Tamara Vrooman, the CEO of Vancity, is unafraid of appearing "nurturing." It's good business.

There is a bit of the earth mother archetype about Tamara Vrooman that, on the surface, seems the slightest bit incongruous with her status as one of Canada’s most powerful women of finance. 

The mothering side of the CEO of B.C.’s biggest credit union emerges when she speaks of her six-year-old son, who “is so sweet and still says, ‘I love you, Mom’ and snuggles.” It materializes when Vrooman – who is also a board member of the Streetohome Foundation – discusses the “confounding” homelessness problem and admonishes the business community to shoulder greater responsibility to mitigate this municipal scourge. 

Vrooman, 42, is not afraid to express her nurturing side because, as she says, caring for others is simply good business. “Unless all parts of the community come together when there is a community need, then the solutions sometimes aren’t sustainable,” says B.C.’s former deputy finance minister, who became CEO of the corporate-social-responsibility trailblazer three years ago.

But earth mothers – even those heading credit unions – know that the soil they till for the common good needs a rigorous weeding from time to time. And that’s what Vrooman undertook last year to make Vancity more productive, scrutinizing the credit union’s subsidiaries to find ways to free up capital and reduce expenses.

Three subsidiaries were singled out, one a former shining star, Citizens Bank of Canada. Launched 12 years ago, Citizens was Canada’s first online bank. Then Dutch-owned ING Direct Canada burst onto the virtual-banking scene. Unable to compete with ING’s scope and scale, Citizens Bank exited the personal banking marketplace and sold most of its retail loan book to TD Canada Trust in 2009, freeing up a “considerable amount of capital,” Vrooman says. 
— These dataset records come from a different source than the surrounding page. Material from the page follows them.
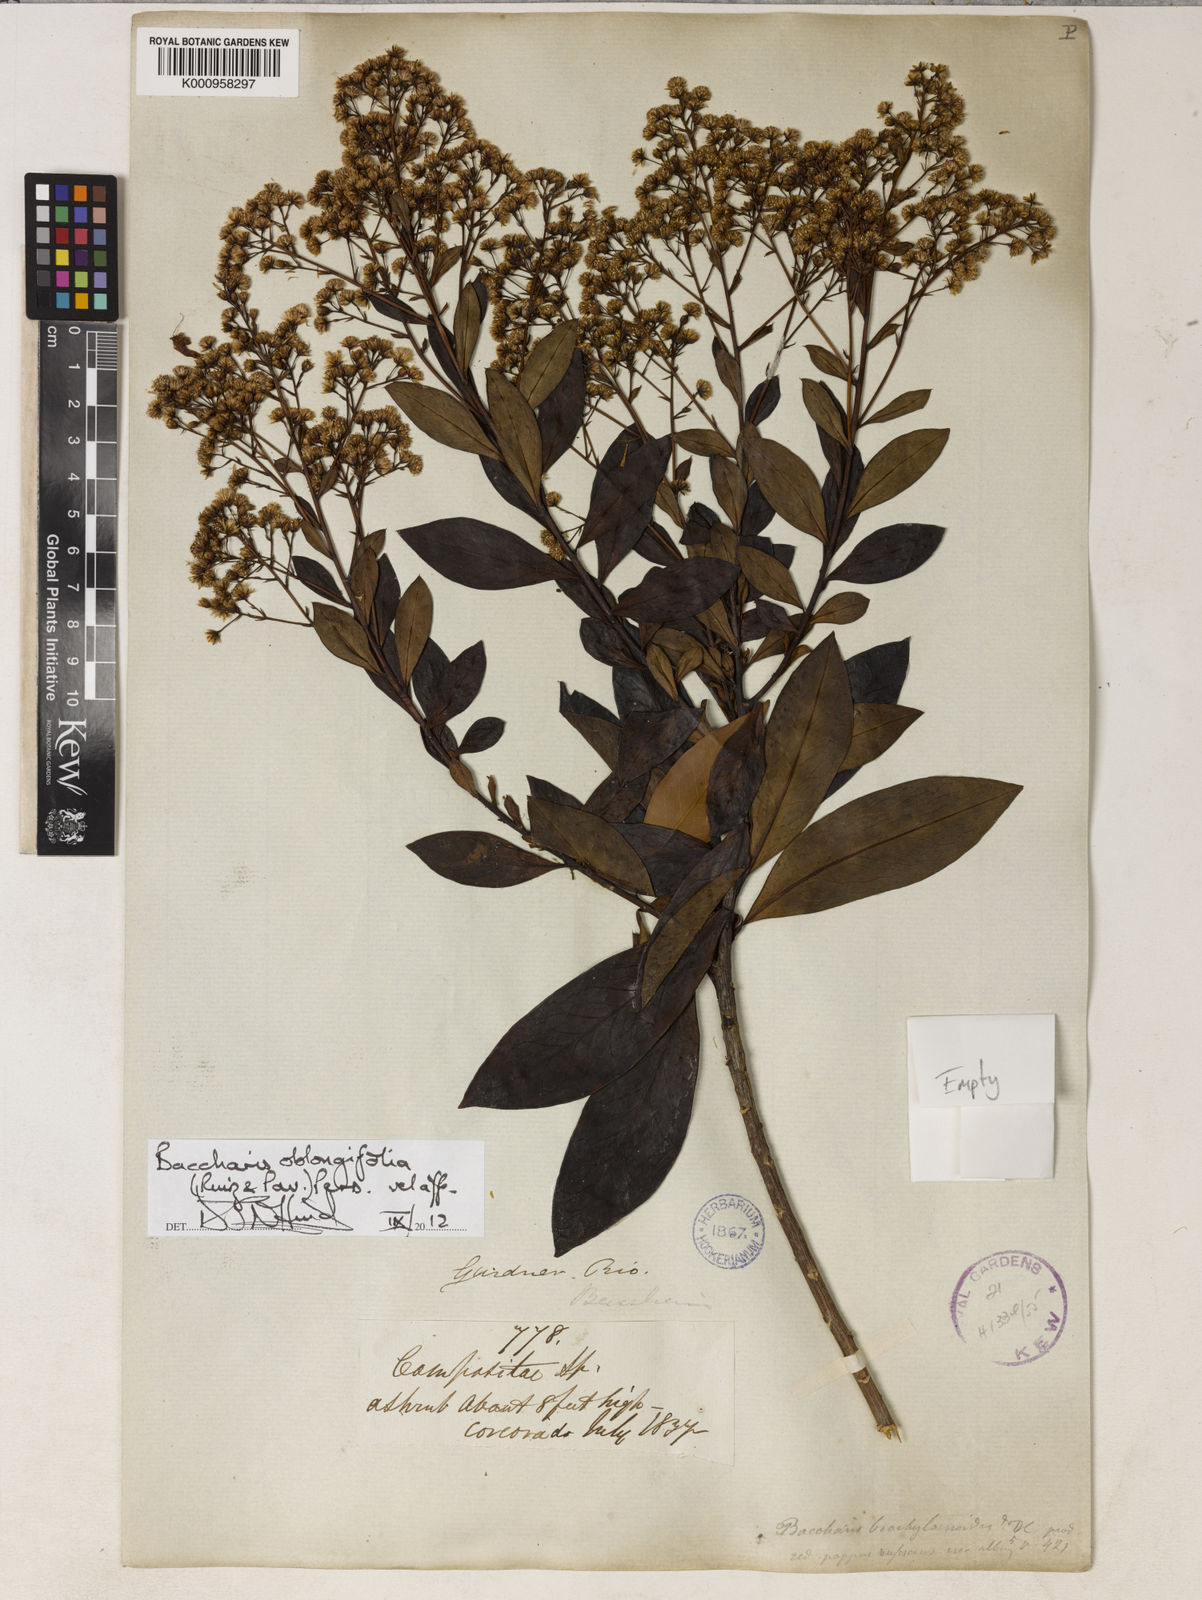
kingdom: Plantae
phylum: Tracheophyta
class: Magnoliopsida
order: Asterales
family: Asteraceae
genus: Baccharis
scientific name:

The credit union also sold Vancity Insurance Services to the Co-operators, transferring its residential, auto, travel and commercial insurance policies. Vancity then sold its mutual-fund business to IA Clarington (IAC), dissolved its Inhance Investment Management subsidiary and now offers advisory services to IAC. This turned a “$5-million yearly operating loss into a $2-million annual revenue boost,” says Vrooman.

In the final tally, Vancity found itself with $65 million in capital to reinvest following the restructuring, due largely to the sale of Citizens Bank. There was a downside too, however: 25 Vancity staff members lost their jobs due to the restructuring.

Overall, Vancity recorded “an extraordinary gain of close to $30 million” for the year, says Vrooman. However, this was balanced by an equal, “extraordinary write-down” on the credit union’s investment in the Dockside Green real estate development in Victoria. Vancity consolidated its investment, taking 100 per cent ownership of the project in 2009 and deferred further real estate development at the site.

As 2009 flickered to a close, Vancity’s earnings reached the second-highest level in its history, says Vrooman, rising 15 per cent over the previous year, despite a decline in revenue of four per cent.

Vrooman is keeping an eye on a proposed amendment to the federal Bank Act that would allow credit unions to operate as banks. There is always the possibility, should the amendment pass, that Vancity could dust off its Citizens Bank charter (which Vancity kept in the sale to TD Canada Trust) and expand east into cutthroat Toronto. Another challenging row to hoe, but one that has this financial earth mother shining up the gardening tools.